Since this is France — and in many ways haute bourgeois France at that — attention is paid to fine dining and all it entails. Two French supermarket chains have outposts in Port Joinville, providing the full range of fresh produce, meats, poultry, a cornucopia of cheese and dairy, and fresh baked goods — though there curiously were no cherries at the height of cherry season. On top of that there are charcuteries, boucheries, boulangeries and several poissoneries in which the array of fish is breathtaking. Tuna (thon blanc germon) is still fished off the island, and turns up on menus in several forms, frequently as carpaccio.
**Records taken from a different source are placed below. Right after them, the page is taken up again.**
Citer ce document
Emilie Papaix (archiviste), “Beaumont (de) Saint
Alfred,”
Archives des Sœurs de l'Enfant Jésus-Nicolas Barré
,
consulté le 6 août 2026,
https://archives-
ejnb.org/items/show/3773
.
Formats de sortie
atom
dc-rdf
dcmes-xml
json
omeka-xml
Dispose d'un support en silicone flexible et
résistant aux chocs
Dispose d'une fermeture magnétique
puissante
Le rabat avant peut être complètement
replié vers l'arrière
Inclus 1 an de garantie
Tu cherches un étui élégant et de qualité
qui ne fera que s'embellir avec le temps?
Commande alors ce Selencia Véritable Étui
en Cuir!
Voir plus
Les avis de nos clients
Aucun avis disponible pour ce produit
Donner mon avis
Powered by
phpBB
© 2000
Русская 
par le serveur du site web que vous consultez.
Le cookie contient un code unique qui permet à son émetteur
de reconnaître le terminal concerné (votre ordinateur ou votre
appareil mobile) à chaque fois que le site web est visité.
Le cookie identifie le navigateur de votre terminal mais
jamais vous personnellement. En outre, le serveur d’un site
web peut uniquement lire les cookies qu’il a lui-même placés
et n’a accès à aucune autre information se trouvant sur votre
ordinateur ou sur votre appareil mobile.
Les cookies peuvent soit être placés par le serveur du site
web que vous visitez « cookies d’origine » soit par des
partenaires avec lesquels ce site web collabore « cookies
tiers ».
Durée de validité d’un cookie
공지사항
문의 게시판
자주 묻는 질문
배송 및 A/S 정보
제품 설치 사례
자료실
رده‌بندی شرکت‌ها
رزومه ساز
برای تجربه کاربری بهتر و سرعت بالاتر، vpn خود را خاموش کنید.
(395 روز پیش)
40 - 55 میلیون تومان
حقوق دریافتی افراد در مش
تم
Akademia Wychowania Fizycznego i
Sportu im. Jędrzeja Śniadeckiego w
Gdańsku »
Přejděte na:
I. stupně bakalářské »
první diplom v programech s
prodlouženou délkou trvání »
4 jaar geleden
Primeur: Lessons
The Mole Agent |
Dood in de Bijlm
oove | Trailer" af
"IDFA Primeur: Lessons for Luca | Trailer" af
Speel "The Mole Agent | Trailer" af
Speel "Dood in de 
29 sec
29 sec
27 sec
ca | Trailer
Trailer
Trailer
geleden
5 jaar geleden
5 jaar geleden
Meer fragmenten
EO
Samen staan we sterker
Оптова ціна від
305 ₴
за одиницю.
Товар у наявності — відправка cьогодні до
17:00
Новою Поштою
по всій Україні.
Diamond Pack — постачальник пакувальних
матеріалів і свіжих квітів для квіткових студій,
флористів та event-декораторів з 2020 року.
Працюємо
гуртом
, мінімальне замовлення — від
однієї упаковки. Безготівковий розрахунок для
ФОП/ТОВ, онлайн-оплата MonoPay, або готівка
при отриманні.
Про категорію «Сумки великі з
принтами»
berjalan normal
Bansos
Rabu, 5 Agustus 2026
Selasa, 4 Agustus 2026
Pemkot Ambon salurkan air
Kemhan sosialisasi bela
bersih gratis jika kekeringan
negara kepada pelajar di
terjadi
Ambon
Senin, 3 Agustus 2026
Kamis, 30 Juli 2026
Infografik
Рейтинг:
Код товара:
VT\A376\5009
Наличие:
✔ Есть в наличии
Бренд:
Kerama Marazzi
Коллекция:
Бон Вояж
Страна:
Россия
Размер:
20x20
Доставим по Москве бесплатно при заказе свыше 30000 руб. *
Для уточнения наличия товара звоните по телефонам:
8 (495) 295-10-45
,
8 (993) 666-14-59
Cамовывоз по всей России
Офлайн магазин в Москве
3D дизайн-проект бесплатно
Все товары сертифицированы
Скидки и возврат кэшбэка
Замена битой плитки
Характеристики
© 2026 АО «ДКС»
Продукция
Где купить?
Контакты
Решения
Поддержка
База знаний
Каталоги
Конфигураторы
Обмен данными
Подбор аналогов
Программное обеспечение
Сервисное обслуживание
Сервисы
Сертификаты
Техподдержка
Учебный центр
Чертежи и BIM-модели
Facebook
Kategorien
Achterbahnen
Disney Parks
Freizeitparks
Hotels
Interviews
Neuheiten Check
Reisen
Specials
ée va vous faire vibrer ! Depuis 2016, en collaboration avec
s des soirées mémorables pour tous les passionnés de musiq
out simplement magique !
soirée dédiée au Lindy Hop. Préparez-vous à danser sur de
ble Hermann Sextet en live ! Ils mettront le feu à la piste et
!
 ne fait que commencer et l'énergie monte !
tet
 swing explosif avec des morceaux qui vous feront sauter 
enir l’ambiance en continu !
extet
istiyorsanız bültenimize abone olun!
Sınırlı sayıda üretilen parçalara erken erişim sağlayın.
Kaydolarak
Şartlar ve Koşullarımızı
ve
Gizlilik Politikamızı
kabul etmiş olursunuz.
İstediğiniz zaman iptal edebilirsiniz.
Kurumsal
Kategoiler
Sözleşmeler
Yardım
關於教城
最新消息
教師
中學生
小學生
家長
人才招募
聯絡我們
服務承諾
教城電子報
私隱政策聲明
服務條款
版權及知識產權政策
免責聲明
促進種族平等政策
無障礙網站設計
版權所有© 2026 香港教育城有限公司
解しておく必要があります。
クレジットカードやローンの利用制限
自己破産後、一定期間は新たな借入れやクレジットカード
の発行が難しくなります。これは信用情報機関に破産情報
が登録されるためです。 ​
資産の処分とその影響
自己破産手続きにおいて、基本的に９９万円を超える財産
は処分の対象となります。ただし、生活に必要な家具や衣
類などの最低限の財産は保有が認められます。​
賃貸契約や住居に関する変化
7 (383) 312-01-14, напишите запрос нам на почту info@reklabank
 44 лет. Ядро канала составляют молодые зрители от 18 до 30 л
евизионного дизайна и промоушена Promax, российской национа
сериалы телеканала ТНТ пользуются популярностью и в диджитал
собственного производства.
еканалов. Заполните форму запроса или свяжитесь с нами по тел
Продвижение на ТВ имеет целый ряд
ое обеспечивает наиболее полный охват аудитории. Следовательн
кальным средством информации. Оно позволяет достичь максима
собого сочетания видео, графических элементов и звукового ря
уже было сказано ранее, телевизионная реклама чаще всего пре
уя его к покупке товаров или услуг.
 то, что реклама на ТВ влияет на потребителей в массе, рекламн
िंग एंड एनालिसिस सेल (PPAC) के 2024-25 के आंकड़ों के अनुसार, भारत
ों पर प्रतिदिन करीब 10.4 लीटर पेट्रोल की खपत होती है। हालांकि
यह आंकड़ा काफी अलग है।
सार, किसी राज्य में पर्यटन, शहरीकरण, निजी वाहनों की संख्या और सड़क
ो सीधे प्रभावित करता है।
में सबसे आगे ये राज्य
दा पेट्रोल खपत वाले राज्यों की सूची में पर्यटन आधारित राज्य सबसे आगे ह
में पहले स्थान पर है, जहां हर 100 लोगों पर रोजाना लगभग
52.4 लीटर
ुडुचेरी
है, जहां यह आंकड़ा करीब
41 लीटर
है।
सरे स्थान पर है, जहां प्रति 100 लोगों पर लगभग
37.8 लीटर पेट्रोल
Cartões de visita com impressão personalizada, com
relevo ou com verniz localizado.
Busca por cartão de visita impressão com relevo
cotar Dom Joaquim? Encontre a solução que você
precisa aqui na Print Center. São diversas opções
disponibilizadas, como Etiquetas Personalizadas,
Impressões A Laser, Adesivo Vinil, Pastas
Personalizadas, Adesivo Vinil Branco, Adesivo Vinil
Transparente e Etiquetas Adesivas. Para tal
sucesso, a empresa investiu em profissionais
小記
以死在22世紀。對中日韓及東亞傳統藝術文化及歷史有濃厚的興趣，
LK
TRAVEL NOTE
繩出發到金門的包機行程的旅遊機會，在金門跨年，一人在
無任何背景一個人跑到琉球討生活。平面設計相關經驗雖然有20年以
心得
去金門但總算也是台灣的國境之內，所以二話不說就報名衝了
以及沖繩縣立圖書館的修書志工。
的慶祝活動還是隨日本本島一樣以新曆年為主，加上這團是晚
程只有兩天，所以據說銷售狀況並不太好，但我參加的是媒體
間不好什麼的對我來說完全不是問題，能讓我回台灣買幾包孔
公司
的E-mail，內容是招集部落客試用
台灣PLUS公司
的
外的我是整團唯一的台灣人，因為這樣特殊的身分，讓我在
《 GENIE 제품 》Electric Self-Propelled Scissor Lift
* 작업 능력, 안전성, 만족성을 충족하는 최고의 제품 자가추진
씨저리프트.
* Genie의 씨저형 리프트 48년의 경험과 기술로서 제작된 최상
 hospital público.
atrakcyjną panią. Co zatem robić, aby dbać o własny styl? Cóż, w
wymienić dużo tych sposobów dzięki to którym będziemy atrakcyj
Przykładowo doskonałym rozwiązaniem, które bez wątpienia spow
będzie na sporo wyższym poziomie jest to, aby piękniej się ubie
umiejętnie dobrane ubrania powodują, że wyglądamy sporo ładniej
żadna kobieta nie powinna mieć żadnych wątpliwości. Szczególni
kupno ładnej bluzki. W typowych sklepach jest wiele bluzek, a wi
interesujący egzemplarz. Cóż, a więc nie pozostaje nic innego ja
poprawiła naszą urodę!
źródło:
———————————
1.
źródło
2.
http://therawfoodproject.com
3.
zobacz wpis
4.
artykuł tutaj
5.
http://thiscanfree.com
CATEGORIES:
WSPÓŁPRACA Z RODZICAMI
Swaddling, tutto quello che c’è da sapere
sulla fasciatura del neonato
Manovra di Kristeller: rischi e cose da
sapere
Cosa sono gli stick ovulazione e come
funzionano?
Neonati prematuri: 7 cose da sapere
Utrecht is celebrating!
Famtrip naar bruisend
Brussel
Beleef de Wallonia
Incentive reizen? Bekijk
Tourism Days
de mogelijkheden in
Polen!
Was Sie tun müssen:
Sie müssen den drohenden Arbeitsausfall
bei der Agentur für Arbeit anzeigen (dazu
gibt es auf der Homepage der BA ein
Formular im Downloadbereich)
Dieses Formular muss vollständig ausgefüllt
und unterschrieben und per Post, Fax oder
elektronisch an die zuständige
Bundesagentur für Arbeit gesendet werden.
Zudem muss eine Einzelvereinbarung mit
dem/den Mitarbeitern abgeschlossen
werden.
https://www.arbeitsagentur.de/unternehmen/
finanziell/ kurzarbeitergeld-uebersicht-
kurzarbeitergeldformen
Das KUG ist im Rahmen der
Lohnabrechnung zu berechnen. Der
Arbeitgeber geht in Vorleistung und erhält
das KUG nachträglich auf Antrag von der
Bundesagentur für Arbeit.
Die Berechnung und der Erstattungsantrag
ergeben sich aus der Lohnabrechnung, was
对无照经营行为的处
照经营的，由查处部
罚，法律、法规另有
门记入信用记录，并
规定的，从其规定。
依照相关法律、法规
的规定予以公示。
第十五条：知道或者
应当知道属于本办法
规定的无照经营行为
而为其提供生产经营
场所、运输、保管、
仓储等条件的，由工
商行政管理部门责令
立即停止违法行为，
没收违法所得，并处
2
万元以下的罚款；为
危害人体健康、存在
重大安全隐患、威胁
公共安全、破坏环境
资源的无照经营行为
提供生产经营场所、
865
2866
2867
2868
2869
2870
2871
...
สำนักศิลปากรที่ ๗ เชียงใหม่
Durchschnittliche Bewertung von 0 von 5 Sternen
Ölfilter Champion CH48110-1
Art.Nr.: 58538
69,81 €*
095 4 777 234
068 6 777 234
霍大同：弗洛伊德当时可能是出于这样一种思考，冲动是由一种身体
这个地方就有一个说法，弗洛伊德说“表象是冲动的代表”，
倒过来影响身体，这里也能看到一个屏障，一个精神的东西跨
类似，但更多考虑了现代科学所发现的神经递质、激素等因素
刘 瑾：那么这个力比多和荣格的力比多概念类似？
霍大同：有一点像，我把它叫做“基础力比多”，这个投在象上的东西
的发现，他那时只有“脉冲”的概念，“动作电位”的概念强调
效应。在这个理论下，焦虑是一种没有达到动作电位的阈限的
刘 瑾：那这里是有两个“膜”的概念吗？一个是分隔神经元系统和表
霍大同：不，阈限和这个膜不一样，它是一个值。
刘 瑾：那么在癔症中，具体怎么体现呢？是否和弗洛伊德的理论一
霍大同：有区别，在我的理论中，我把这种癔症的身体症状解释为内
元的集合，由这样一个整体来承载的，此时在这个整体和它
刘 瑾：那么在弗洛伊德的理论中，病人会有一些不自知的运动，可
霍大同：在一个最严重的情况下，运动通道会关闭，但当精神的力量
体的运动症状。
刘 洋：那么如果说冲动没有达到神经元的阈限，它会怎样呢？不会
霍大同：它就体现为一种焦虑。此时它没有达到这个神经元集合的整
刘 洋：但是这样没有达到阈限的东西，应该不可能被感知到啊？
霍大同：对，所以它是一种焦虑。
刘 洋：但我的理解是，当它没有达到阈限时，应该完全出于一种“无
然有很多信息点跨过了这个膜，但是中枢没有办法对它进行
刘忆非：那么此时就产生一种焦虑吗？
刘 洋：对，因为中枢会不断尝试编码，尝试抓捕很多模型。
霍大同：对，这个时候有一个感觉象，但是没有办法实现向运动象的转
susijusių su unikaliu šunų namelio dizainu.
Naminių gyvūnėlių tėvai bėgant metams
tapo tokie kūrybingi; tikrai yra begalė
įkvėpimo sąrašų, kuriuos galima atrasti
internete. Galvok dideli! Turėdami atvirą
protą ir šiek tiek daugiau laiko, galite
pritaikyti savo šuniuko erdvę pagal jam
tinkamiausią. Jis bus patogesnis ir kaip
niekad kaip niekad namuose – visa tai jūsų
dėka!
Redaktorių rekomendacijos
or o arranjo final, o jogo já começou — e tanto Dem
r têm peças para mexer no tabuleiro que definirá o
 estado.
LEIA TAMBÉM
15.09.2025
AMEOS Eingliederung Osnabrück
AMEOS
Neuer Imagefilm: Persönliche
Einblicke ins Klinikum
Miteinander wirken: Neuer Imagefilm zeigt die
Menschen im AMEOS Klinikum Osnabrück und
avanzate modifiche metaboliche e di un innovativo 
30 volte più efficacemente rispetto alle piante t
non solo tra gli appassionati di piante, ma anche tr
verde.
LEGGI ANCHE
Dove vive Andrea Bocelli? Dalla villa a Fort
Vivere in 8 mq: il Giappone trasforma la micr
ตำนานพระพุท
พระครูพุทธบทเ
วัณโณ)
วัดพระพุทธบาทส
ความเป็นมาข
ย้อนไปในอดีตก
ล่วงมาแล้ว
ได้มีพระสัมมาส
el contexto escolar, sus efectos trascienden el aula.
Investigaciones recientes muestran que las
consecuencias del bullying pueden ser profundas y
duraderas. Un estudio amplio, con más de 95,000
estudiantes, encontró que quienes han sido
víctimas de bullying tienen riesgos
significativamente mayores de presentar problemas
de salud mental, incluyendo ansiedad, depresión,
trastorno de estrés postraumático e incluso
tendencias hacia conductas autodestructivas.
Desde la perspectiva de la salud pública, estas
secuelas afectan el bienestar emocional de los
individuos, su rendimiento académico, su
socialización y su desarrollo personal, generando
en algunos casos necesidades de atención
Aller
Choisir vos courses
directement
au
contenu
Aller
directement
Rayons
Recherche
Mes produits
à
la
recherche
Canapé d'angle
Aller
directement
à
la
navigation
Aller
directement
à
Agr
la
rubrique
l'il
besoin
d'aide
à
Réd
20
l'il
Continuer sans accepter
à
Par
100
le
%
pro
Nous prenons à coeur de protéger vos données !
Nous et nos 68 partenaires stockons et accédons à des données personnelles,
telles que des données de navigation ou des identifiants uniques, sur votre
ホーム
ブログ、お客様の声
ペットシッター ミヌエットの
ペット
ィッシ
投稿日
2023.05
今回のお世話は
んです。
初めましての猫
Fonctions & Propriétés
That the mid-day meal remains sacrosanct here is attested by the crush of bicycles locked up beside the beaches until noontime, 90 percent of which are gone by 1230, when everyone pedals home for le dejeuner.
Those who have no cooking facilities, or haven’t had the luck to be invited, are well served by the local restaurants and eateries. The venerable Guide Michelin recommends the well-appointed and comfortable Les Bafouettes in Port Joinville. A meal for two consisting of oysters and salad with foie gras for starters, and clams in garlic sauce and filet of duck for mains, was pleasing to the palate. But even better, for less than half the money, was a meal of tiny, native “patagos” clams in a garlic sauce, and mussels marinieres, washed down with Breton cider and followed by two exquisite sugar, butter and lemon-juice crepes at Snack Creperie Martin — at a table on the pedestrianised street.
It only takes a day or two to begin to feel like Ile d’Yeu is a special place, and the savvy marketing people are on to it. Sportswear tops and jerseys on sale at the open-air market in St. Sauveur, the oldest town on the island, and shops and boutiques elsewhere often are emblazoned with a logo: “Ile d’Yeu Way of Life” (the latter in English). It’s in the same spirit as the “MVI” bumper stickers for Martha’s Vineyard Island off Cape Cod, or dozens if not hundreds of holiday spots around the globe.
But Ile d’Yeu has something special going for it. All of the beaches, all the way around the island, are open to anybody who can get there, by bike, dune buggy, foot, scooter or even helicopter (there is a helicopter, as well as an airplane, link to the mainland). The egalite part of France’s national motto is something to be cherished — as are the memories of times spent here.